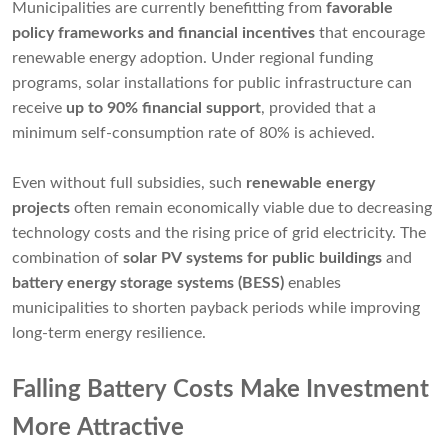
Municipalities are currently benefitting from
favorable
policy frameworks and financial incentives
that encourage
renewable energy adoption. Under regional funding
programs, solar installations for public infrastructure can
receive
up to 90% financial support
, provided that a
minimum self-consumption rate of 80% is achieved.
Even without full subsidies, such
renewable energy
projects
often remain economically viable due to decreasing
technology costs and the rising price of grid electricity. The
combination of
solar PV systems for public buildings
and
battery energy storage systems (BESS)
enables
municipalities to shorten payback periods while improving
long-term energy resilience.
Falling Battery Costs Make Investment
More Attractive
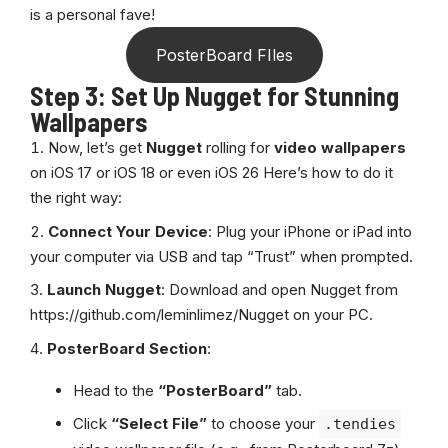
is a personal fave!
PosterBoard FIles
Step 3: Set Up Nugget for Stunning
Wallpapers
Now, let’s get
Nugget
rolling for
video wallpapers
on iOS 17 or iOS 18 or even iOS 26 Here’s how to do it
the right way:
Connect Your Device
: Plug your iPhone or iPad into
your computer via USB and tap “Trust” when prompted.
Launch Nugget
: Download and open Nugget from
https://github.com/leminlimez/Nugget
on your PC.
PosterBoard Section
:
Head to the
“PosterBoard”
tab.
Click
“Select File”
to choose your
.tendies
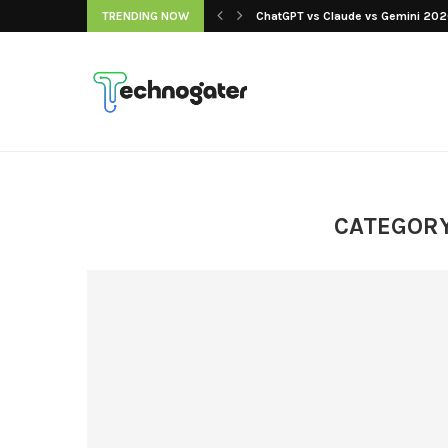
 Our Picks, Ranked...
TRENDING NOW
ChatGPT vs Claude vs Gemini 2026
CATEGORY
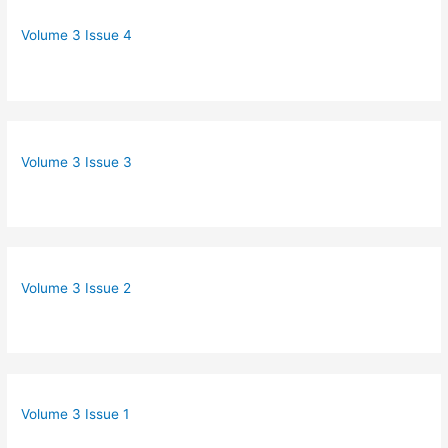
Volume 3 Issue 4
Volume 3 Issue 3
Volume 3 Issue 2
Volume 3 Issue 1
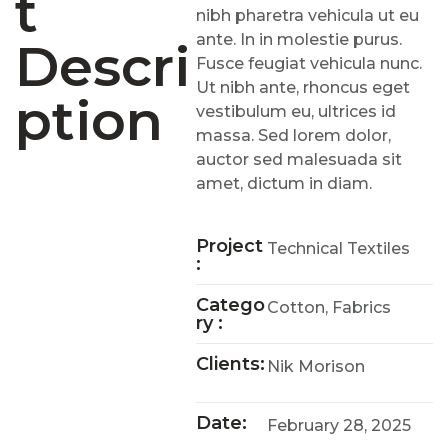
T
nibh pharetra vehicula ut eu
ante. In in molestie purus.
Descri
Fusce feugiat vehicula nunc.
Ut nibh ante, rhoncus eget
Ption
vestibulum eu, ultrices id
massa. Sed lorem dolor,
auctor sed malesuada sit
amet, dictum in diam.
Project
Technical Textiles
:
Catego
Cotton, Fabrics
Ry :
Clients:
Nik Morison
Date:
February 28, 2025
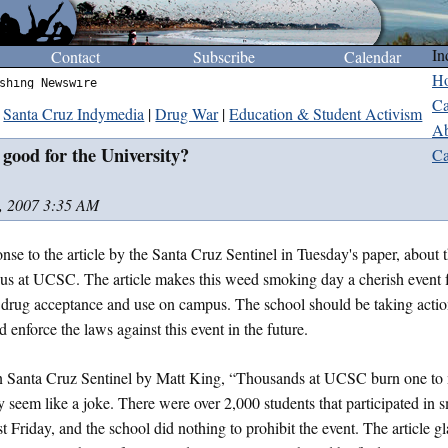
In
Contact
Subscribe
Calendar
H
shing Newswire
Ca
Santa Cruz Indymedia
|
Drug War
|
Education & Student Activism
Ab
 good for the University?
Ca
, 2007 3:35 AM
onse to the article by the Santa Cruz Sentinel in Tuesday's paper, about 
us at UCSC. The article makes this weed smoking day a cherish event f
drug acceptance and use on campus. The school should be taking actio
 enforce the laws against this event in the future.
 in Santa Cruz Sentinel by Matt King, “Thousands at UCSC burn one to
y seem like a joke. There were over 2,000 students that participated i
ast Friday, and the school did nothing to prohibit the event. The article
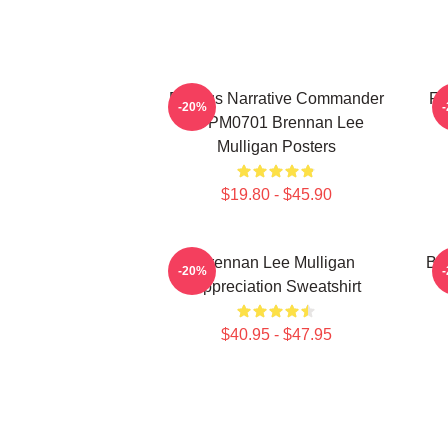
Furious Narrative Commander
Fa
-20%
TTPM0701 Brennan Lee
Mulligan Posters
$19.80 - $45.90
Brennan Lee Mulligan
Br
-20%
Appreciation Sweatshirt
$40.95 - $47.95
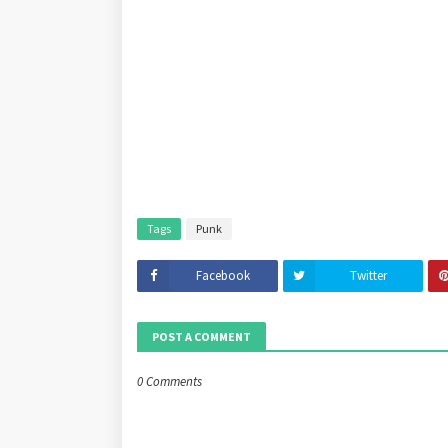
Tags
Punk
Facebook
Twitter
POST A COMMENT
0 Comments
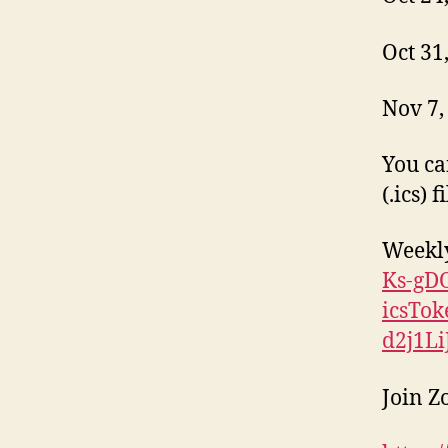
Oct 31
Nov 7,
You ca
(.ics) 
Weekl
Ks-gD
icsTo
d2j1L
Join 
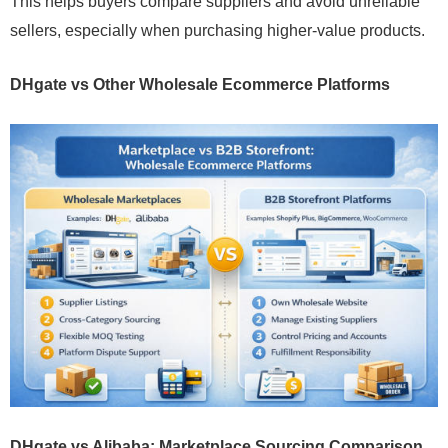
This helps buyers compare suppliers and avoid unreliable
sellers, especially when purchasing higher-value products.
DHgate vs Other Wholesale Ecommerce Platforms
DHgate vs Alibaba: Marketplace Sourcing Comparison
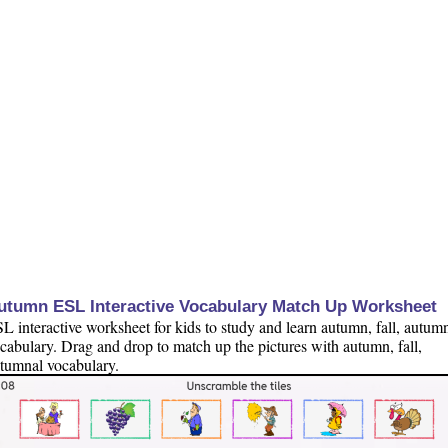
utumn ESL Interactive Vocabulary Match Up Worksheet
L interactive worksheet for kids to study and learn autumn, fall, autum
cabulary. Drag and drop to match up the pictures with autumn, fall,
tumnal vocabulary.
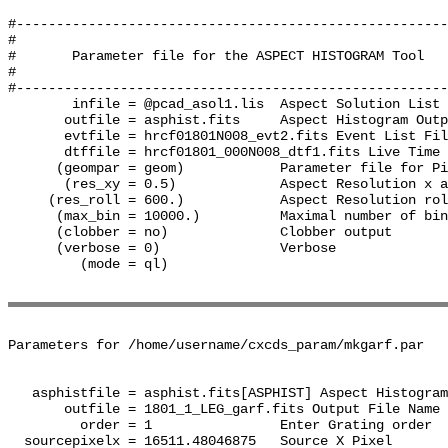
#------------------------------------------------------
#

#       Parameter file for the ASPECT HISTOGRAM Tool

#

#------------------------------------------------------
        infile = @pcad_asol1.lis  Aspect Solution List 
       outfile = asphist.fits     Aspect Histogram Outp
       evtfile = hrcf01801N008_evt2.fits Event List Fil
       dtffile = hrcf01801_000N008_dtf1.fits Live Time 
      (geompar = geom)            Parameter file for Pi
       (res_xy = 0.5)             Aspect Resolution x a
     (res_roll = 600.)            Aspect Resolution rol
      (max_bin = 10000.)          Maximal number of bin
      (clobber = no)              Clobber output

      (verbose = 0)               Verbose

         (mode = ql)              

Parameters for /home/username/cxcds_param/mkgarf.par

   asphistfile = asphist.fits[ASPHIST] Aspect Histogram
       outfile = 1801_1_LEG_garf.fits Output File Name

         order = 1                Enter Grating order

  sourcepixelx = 16511.48046875   Source X Pixel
════
WORK ORDER>
Each line of the material that has the word "Issue" belongs in the answer.

EXERCISE OUTPUT>
Volume 3 Issue 4
Volume 3 Issue 3
Volume 3 Issue 2
Volume 3 Issue 1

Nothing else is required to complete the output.